*WHAT THE TASK ASKS*.
Format these lines as a Markdown table with the columns Row and Line, one row per line, leaving out any blank lines.

····················

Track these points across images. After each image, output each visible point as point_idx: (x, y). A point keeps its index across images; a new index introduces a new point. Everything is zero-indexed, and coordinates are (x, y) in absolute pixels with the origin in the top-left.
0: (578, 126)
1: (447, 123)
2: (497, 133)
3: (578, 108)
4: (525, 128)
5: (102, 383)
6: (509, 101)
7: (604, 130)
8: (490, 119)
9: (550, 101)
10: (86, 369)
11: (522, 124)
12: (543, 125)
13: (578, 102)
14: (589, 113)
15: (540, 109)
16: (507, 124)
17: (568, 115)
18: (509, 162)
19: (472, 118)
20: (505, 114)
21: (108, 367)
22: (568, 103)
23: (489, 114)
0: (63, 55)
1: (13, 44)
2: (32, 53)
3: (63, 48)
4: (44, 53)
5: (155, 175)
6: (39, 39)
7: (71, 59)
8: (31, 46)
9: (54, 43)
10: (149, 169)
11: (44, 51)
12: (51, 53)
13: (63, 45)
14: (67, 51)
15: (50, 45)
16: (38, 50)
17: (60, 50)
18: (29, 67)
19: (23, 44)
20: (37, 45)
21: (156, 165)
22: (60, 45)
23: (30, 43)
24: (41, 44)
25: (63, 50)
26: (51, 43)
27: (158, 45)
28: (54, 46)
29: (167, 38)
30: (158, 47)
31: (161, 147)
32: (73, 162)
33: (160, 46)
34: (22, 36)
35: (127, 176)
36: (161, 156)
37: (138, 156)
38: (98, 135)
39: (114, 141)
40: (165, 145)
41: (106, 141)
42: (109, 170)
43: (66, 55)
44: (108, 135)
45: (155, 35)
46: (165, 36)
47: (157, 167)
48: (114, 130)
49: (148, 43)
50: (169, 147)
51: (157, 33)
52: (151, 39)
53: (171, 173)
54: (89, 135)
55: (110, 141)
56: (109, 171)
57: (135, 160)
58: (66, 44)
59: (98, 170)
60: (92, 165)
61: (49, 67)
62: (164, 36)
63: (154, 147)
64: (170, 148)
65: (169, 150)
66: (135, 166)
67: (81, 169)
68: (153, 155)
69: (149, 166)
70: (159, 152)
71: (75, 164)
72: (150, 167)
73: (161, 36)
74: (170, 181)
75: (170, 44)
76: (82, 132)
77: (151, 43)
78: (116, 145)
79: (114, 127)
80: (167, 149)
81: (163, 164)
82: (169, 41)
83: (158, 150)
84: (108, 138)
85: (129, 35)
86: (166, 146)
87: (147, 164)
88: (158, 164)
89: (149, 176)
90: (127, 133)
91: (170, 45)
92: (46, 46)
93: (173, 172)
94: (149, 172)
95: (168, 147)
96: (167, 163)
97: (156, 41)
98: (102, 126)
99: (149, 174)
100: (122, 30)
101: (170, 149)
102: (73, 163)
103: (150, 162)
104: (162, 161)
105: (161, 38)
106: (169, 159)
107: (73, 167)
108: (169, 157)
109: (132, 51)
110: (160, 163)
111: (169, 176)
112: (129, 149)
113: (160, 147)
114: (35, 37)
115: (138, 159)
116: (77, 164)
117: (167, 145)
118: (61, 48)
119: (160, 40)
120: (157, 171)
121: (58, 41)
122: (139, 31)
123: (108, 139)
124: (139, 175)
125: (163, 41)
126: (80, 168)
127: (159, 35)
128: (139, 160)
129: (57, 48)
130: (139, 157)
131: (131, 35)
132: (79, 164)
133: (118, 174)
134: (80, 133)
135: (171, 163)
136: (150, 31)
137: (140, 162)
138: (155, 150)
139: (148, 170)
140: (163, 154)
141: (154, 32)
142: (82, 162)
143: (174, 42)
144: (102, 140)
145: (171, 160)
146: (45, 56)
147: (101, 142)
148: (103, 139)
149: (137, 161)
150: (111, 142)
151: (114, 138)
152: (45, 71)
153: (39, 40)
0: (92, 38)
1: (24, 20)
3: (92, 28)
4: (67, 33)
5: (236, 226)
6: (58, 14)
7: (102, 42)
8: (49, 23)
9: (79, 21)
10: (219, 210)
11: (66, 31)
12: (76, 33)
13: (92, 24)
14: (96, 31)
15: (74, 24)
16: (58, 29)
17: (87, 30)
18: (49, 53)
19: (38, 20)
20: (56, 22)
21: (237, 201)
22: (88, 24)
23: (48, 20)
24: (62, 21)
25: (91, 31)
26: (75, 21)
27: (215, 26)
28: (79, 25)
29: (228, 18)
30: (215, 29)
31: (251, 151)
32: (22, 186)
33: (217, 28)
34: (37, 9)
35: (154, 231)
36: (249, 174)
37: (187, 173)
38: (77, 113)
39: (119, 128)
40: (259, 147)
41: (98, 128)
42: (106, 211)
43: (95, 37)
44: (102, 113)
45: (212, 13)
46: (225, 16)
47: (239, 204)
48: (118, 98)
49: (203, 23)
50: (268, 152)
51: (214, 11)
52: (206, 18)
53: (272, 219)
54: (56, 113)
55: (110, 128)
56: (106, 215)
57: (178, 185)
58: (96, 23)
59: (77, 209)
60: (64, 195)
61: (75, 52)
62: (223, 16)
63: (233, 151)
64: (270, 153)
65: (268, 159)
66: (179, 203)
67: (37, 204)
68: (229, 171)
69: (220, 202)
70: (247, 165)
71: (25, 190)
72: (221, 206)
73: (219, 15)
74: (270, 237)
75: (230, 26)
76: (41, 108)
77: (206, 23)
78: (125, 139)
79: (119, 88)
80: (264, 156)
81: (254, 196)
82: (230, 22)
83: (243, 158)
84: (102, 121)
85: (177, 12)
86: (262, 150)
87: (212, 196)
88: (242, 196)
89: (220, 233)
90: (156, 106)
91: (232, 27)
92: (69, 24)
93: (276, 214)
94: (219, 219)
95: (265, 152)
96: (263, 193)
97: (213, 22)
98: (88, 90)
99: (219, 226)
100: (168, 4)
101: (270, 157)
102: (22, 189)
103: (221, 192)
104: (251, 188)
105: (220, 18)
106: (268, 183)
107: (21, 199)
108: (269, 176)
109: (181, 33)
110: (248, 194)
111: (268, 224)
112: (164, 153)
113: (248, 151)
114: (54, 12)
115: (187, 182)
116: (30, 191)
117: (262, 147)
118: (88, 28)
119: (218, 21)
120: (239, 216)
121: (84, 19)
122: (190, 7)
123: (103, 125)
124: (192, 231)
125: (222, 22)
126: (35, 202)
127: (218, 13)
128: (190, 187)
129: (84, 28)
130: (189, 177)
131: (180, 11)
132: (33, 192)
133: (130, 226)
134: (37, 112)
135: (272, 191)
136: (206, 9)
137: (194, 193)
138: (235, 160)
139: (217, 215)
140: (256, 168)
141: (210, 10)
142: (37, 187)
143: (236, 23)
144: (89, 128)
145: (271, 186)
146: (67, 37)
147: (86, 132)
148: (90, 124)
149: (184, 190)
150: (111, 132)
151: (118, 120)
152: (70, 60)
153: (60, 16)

····················

*RESPONSE FOR THIS EXERCISE*.
| Row | Line |
|---|---|
| 1 | Track these points across images. After each image, output each visible point as point_idx: (x, y). A point keeps its index across images; a new index introduces a new point. Everything is zero-indexed, and coordinates are (x, y) in absolute pixels with the origin in the top-left. |
| 2 | 0: (578, 126) |
| 3 | 1: (447, 123) |
| 4 | 2: (497, 133) |
| 5 | 3: (578, 108) |
| 6 | 4: (525, 128) |
| 7 | 5: (102, 383) |
| 8 | 6: (509, 101) |
| 9 | 7: (604, 130) |
| 10 | 8: (490, 119) |
| 11 | 9: (550, 101) |
| 12 | 10: (86, 369) |
| 13 | 11: (522, 124) |
| 14 | 12: (543, 125) |
| 15 | 13: (578, 102) |
| 16 | 14: (589, 113) |
| 17 | 15: (540, 109) |
| 18 | 16: (507, 124) |
| 19 | 17: (568, 115) |
| 20 | 18: (509, 162) |
| 21 | 19: (472, 118) |
| 22 | 20: (505, 114) |
| 23 | 21: (108, 367) |
| 24 | 22: (568, 103) |
| 25 | 23: (489, 114) |
| 26 | 0: (63, 55) |
| 27 | 1: (13, 44) |
| 28 | 2: (32, 53) |
| 29 | 3: (63, 48) |
| 30 | 4: (44, 53) |
| 31 | 5: (155, 175) |
| 32 | 6: (39, 39) |
| 33 | 7: (71, 59) |
| 34 | 8: (31, 46) |
| 35 | 9: (54, 43) |
| 36 | 10: (149, 169) |
| 37 | 11: (44, 51) |
| 38 | 12: (51, 53) |
| 39 | 13: (63, 45) |
| 40 | 14: (67, 51) |
| 41 | 15: (50, 45) |
| 42 | 16: (38, 50) |
| 43 | 17: (60, 50) |
| 44 | 18: (29, 67) |
| 45 | 19: (23, 44) |
| 46 | 20: (37, 45) |
| 47 | 21: (156, 165) |
| 48 | 22: (60, 45) |
| 49 | 23: (30, 43) |
| 50 | 24: (41, 44) |
| 51 | 25: (63, 50) |
| 52 | 26: (51, 43) |
| 53 | 27: (158, 45) |
| 54 | 28: (54, 46) |
| 55 | 29: (167, 38) |
| 56 | 30: (158, 47) |
| 57 | 31: (161, 147) |
| 58 | 32: (73, 162) |
| 59 | 33: (160, 46) |
| 60 | 34: (22, 36) |
| 61 | 35: (127, 176) |
| 62 | 36: (161, 156) |
| 63 | 37: (138, 156) |
| 64 | 38: (98, 135) |
| 65 | 39: (114, 141) |
| 66 | 40: (165, 145) |
| 67 | 41: (106, 141) |
| 68 | 42: (109, 170) |
| 69 | 43: (66, 55) |
| 70 | 44: (108, 135) |
| 71 | 45: (155, 35) |
| 72 | 46: (165, 36) |
| 73 | 47: (157, 167) |
| 74 | 48: (114, 130) |
| 75 | 49: (148, 43) |
| 76 | 50: (169, 147) |
| 77 | 51: (157, 33) |
| 78 | 52: (151, 39) |
| 79 | 53: (171, 173) |
| 80 | 54: (89, 135) |
| 81 | 55: (110, 141) |
| 82 | 56: (109, 171) |
| 83 | 57: (135, 160) |
| 84 | 58: (66, 44) |
| 85 | 59: (98, 170) |
| 86 | 60: (92, 165) |
| 87 | 61: (49, 67) |
| 88 | 62: (164, 36) |
| 89 | 63: (154, 147) |
| 90 | 64: (170, 148) |
| 91 | 65: (169, 150) |
| 92 | 66: (135, 166) |
| 93 | 67: (81, 169) |
| 94 | 68: (153, 155) |
| 95 | 69: (149, 166) |
| 96 | 70: (159, 152) |
| 97 | 71: (75, 164) |
| 98 | 72: (150, 167) |
| 99 | 73: (161, 36) |
| 100 | 74: (170, 181) |
| 101 | 75: (170, 44) |
| 102 | 76: (82, 132) |
| 103 | 77: (151, 43) |
| 104 | 78: (116, 145) |
| 105 | 79: (114, 127) |
| 106 | 80: (167, 149) |
| 107 | 81: (163, 164) |
| 108 | 82: (169, 41) |
| 109 | 83: (158, 150) |
| 110 | 84: (108, 138) |
| 111 | 85: (129, 35) |
| 112 | 86: (166, 146) |
| 113 | 87: (147, 164) |
| 114 | 88: (158, 164) |
| 115 | 89: (149, 176) |
| 116 | 90: (127, 133) |
| 117 | 91: (170, 45) |
| 118 | 92: (46, 46) |
| 119 | 93: (173, 172) |
| 120 | 94: (149, 172) |
| 121 | 95: (168, 147) |
| 122 | 96: (167, 163) |
| 123 | 97: (156, 41) |
| 124 | 98: (102, 126) |
| 125 | 99: (149, 174) |
| 126 | 100: (122, 30) |
| 127 | 101: (170, 149) |
| 128 | 102: (73, 163) |
| 129 | 103: (150, 162) |
| 130 | 104: (162, 161) |
| 131 | 105: (161, 38) |
| 132 | 106: (169, 159) |
| 133 | 107: (73, 167) |
| 134 | 108: (169, 157) |
| 135 | 109: (132, 51) |
| 136 | 110: (160, 163) |
| 137 | 111: (169, 176) |
| 138 | 112: (129, 149) |
| 139 | 113: (160, 147) |
| 140 | 114: (35, 37) |
| 141 | 115: (138, 159) |
| 142 | 116: (77, 164) |
| 143 | 117: (167, 145) |
| 144 | 118: (61, 48) |
| 145 | 119: (160, 40) |
| 146 | 120: (157, 171) |
| 147 | 121: (58, 41) |
| 148 | 122: (139, 31) |
| 149 | 123: (108, 139) |
| 150 | 124: (139, 175) |
| 151 | 125: (163, 41) |
| 152 | 126: (80, 168) |
| 153 | 127: (159, 35) |
| 154 | 128: (139, 160) |
| 155 | 129: (57, 48) |
| 156 | 130: (139, 157) |
| 157 | 131: (131, 35) |
| 158 | 132: (79, 164) |
| 159 | 133: (118, 174) |
| 160 | 134: (80, 133) |
| 161 | 135: (171, 163) |
| 162 | 136: (150, 31) |
| 163 | 137: (140, 162) |
| 164 | 138: (155, 150) |
| 165 | 139: (148, 170) |
| 166 | 140: (163, 154) |
| 167 | 141: (154, 32) |
| 168 | 142: (82, 162) |
| 169 | 143: (174, 42) |
| 170 | 144: (102, 140) |
| 171 | 145: (171, 160) |
| 172 | 146: (45, 56) |
| 173 | 147: (101, 142) |
| 174 | 148: (103, 139) |
| 175 | 149: (137, 161) |
| 176 | 150: (111, 142) |
| 177 | 151: (114, 138) |
| 178 | 152: (45, 71) |
| 179 | 153: (39, 40) |
| 180 | 0: (92, 38) |
| 181 | 1: (24, 20) |
| 182 | 3: (92, 28) |
| 183 | 4: (67, 33) |
| 184 | 5: (236, 226) |
| 185 | 6: (58, 14) |
| 186 | 7: (102, 42) |
| 187 | 8: (49, 23) |
| 188 | 9: (79, 21) |
| 189 | 10: (219, 210) |
| 190 | 11: (66, 31) |
| 191 | 12: (76, 33) |
| 192 | 13: (92, 24) |
| 193 | 14: (96, 31) |
| 194 | 15: (74, 24) |
| 195 | 16: (58, 29) |
| 196 | 17: (87, 30) |
| 197 | 18: (49, 53) |
| 198 | 19: (38, 20) |
| 199 | 20: (56, 22) |
| 200 | 21: (237, 201) |
| 201 | 22: (88, 24) |
| 202 | 23: (48, 20) |
| 203 | 24: (62, 21) |
| 204 | 25: (91, 31) |
| 205 | 26: (75, 21) |
| 206 | 27: (215, 26) |
| 207 | 28: (79, 25) |
| 208 | 29: (228, 18) |
| 209 | 30: (215, 29) |
| 210 | 31: (251, 151) |
| 211 | 32: (22, 186) |
| 212 | 33: (217, 28) |
| 213 | 34: (37, 9) |
| 214 | 35: (154, 231) |
| 215 | 36: (249, 174) |
| 216 | 37: (187, 173) |
| 217 | 38: (77, 113) |
| 218 | 39: (119, 128) |
| 219 | 40: (259, 147) |
| 220 | 41: (98, 128) |
| 221 | 42: (106, 211) |
| 222 | 43: (95, 37) |
| 223 | 44: (102, 113) |
| 224 | 45: (212, 13) |
| 225 | 46: (225, 16) |
| 226 | 47: (239, 204) |
| 227 | 48: (118, 98) |
| 228 | 49: (203, 23) |
| 229 | 50: (268, 152) |
| 230 | 51: (214, 11) |
| 231 | 52: (206, 18) |
| 232 | 53: (272, 219) |
| 233 | 54: (56, 113) |
| 234 | 55: (110, 128) |
| 235 | 56: (106, 215) |
| 236 | 57: (178, 185) |
| 237 | 58: (96, 23) |
| 238 | 59: (77, 209) |
| 239 | 60: (64, 195) |
| 240 | 61: (75, 52) |
| 241 | 62: (223, 16) |
| 242 | 63: (233, 151) |
| 243 | 64: (270, 153) |
| 244 | 65: (268, 159) |
| 245 | 66: (179, 203) |
| 246 | 67: (37, 204) |
| 247 | 68: (229, 171) |
| 248 | 69: (220, 202) |
| 249 | 70: (247, 165) |
| 250 | 71: (25, 190) |
| 251 | 72: (221, 206) |
| 252 | 73: (219, 15) |
| 253 | 74: (270, 237) |
| 254 | 75: (230, 26) |
| 255 | 76: (41, 108) |
| 256 | 77: (206, 23) |
| 257 | 78: (125, 139) |
| 258 | 79: (119, 88) |
| 259 | 80: (264, 156) |
| 260 | 81: (254, 196) |
| 261 | 82: (230, 22) |
| 262 | 83: (243, 158) |
| 263 | 84: (102, 121) |
| 264 | 85: (177, 12) |
| 265 | 86: (262, 150) |
| 266 | 87: (212, 196) |
| 267 | 88: (242, 196) |
| 268 | 89: (220, 233) |
| 269 | 90: (156, 106) |
| 270 | 91: (232, 27) |
| 271 | 92: (69, 24) |
| 272 | 93: (276, 214) |
| 273 | 94: (219, 219) |
| 274 | 95: (265, 152) |
| 275 | 96: (263, 193) |
| 276 | 97: (213, 22) |
| 277 | 98: (88, 90) |
| 278 | 99: (219, 226) |
| 279 | 100: (168, 4) |
| 280 | 101: (270, 157) |
| 281 | 102: (22, 189) |
| 282 | 103: (221, 192) |
| 283 | 104: (251, 188) |
| 284 | 105: (220, 18) |
| 285 | 106: (268, 183) |
| 286 | 107: (21, 199) |
| 287 | 108: (269, 176) |
| 288 | 109: (181, 33) |
| 289 | 110: (248, 194) |
| 290 | 111: (268, 224) |
| 291 | 112: (164, 153) |
| 292 | 113: (248, 151) |
| 293 | 114: (54, 12) |
| 294 | 115: (187, 182) |
| 295 | 116: (30, 191) |
| 296 | 117: (262, 147) |
| 297 | 118: (88, 28) |
| 298 | 119: (218, 21) |
| 299 | 120: (239, 216) |
| 300 | 121: (84, 19) |
| 301 | 122: (190, 7) |
| 302 | 123: (103, 125) |
| 303 | 124: (192, 231) |
| 304 | 125: (222, 22) |
| 305 | 126: (35, 202) |
| 306 | 127: (218, 13) |
| 307 | 128: (190, 187) |
| 308 | 129: (84, 28) |
| 309 | 130: (189, 177) |
| 310 | 131: (180, 11) |
| 311 | 132: (33, 192) |
| 312 | 133: (130, 226) |
| 313 | 134: (37, 112) |
| 314 | 135: (272, 191) |
| 315 | 136: (206, 9) |
| 316 | 137: (194, 193) |
| 317 | 138: (235, 160) |
| 318 | 139: (217, 215) |
| 319 | 140: (256, 168) |
| 320 | 141: (210, 10) |
| 321 | 142: (37, 187) |
| 322 | 143: (236, 23) |
| 323 | 144: (89, 128) |
| 324 | 145: (271, 186) |
| 325 | 146: (67, 37) |
| 326 | 147: (86, 132) |
| 327 | 148: (90, 124) |
| 328 | 149: (184, 190) |
| 329 | 150: (111, 132) |
| 330 | 151: (118, 120) |
| 331 | 152: (70, 60) |
| 332 | 153: (60, 16) |